Tags
Astronomical Melancholy, Celestial Cartography, Cosmic Irony, Cosmic Longing, Dying Light Elegy, Empirical Heartbreak, Existential Astronomy, Ghost Light Reverie, Metaphysical Distance, Mortal Transience, Nebular Selfhood, Patterned Yearning, Reflective Aging, Sacred Delusion, Star-Crossed Isolation, Starlit Extinction, Temporal Fragility, The Geometry Of Distance, Unrequited Devotion, Vigilant Obsession

I charted you through all the autumn years,
A pattern drawn beyond my mortal hand,
And named each trembling light through salted tears—
Too far for fragile hearts to understand.
They told me constellations never change,
That ancient stars hold steady in their place,
But you kept drifting, beautiful and strange—
A geometry no soul could hope to trace.
I built my telescope of want and wire,
Kept vigil through each sleepless, starlit night,
Convinced that if I focused my desire,
I’d draw you close enough to feel your light.

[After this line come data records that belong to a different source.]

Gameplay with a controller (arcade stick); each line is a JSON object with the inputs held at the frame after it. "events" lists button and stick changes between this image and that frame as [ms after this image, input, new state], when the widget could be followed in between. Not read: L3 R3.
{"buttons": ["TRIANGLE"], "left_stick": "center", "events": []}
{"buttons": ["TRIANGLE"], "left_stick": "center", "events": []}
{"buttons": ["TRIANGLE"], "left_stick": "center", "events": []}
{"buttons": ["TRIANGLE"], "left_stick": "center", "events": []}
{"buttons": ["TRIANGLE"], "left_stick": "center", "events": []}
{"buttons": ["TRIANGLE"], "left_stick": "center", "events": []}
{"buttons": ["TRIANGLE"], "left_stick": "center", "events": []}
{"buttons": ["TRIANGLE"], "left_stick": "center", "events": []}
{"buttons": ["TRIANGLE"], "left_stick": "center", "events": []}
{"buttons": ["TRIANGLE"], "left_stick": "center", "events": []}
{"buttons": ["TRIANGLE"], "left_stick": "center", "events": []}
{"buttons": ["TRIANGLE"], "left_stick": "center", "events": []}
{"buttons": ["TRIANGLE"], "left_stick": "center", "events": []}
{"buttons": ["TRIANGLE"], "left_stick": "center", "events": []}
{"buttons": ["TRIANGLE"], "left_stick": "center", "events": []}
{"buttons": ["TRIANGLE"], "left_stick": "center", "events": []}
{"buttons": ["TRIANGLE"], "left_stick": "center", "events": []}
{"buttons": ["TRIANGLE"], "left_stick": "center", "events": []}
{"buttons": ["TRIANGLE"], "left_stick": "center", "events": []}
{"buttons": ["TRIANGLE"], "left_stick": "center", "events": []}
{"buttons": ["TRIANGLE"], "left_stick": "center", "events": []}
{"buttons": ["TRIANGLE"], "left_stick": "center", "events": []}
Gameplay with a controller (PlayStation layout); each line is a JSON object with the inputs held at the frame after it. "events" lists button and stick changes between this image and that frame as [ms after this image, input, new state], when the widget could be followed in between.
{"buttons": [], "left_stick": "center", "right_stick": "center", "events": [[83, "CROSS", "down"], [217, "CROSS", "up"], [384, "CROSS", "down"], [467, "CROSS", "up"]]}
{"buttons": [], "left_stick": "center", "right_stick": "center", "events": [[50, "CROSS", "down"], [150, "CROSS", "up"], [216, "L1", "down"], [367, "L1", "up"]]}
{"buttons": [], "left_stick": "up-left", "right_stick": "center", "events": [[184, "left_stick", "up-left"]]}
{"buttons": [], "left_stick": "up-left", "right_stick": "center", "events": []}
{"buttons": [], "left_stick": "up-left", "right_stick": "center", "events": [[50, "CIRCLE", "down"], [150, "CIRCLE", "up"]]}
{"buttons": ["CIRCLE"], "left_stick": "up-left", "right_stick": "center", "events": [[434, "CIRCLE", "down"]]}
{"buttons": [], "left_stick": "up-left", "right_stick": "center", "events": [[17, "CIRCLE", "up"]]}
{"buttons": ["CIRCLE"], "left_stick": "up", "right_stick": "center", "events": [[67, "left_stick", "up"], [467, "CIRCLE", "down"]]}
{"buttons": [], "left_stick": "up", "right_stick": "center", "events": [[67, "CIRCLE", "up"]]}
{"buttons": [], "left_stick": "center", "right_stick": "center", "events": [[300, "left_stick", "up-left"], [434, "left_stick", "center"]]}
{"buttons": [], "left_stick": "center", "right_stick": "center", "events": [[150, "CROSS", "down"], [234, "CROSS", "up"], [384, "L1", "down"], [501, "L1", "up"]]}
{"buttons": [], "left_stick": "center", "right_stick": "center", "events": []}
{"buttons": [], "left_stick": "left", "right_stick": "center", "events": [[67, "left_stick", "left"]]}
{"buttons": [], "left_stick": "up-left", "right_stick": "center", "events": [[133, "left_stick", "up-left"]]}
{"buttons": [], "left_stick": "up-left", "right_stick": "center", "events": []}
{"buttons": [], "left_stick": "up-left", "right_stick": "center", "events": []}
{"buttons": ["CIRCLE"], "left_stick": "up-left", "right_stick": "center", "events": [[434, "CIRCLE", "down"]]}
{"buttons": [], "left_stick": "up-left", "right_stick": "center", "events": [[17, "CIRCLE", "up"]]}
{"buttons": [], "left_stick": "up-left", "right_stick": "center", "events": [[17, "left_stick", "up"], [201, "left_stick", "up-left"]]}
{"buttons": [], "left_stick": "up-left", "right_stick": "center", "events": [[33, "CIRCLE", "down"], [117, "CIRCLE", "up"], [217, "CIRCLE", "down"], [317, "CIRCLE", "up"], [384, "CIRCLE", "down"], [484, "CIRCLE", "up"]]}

But distances are hungry, silent things
That swallow words before they reach the ear,
And time clips even the most faithful wings
Until what’s far becomes what once was near.
The astronomers would say you’re long since dead,
That what I love is but a ghost of flame,
The echo of a burning thing that bled
Its last breath to the dark before I came.
And still I mapped you, gave your angles form,
Drew lines between your silence and your fire,
Found order in each elemental storm,
And gleaned frail meaning from a vanished desire.
My neighbors thought me holy or insane,
This man who charted heavens on his wall,
Who swore he felt your heat like desert flame,
Though you were never there to shine at all.
Tonight I caught my reflection in the glass—
A constellation of its own design:
These age-flecked spots like stars, the veins that pass
As nebulae through flesh long past its prime.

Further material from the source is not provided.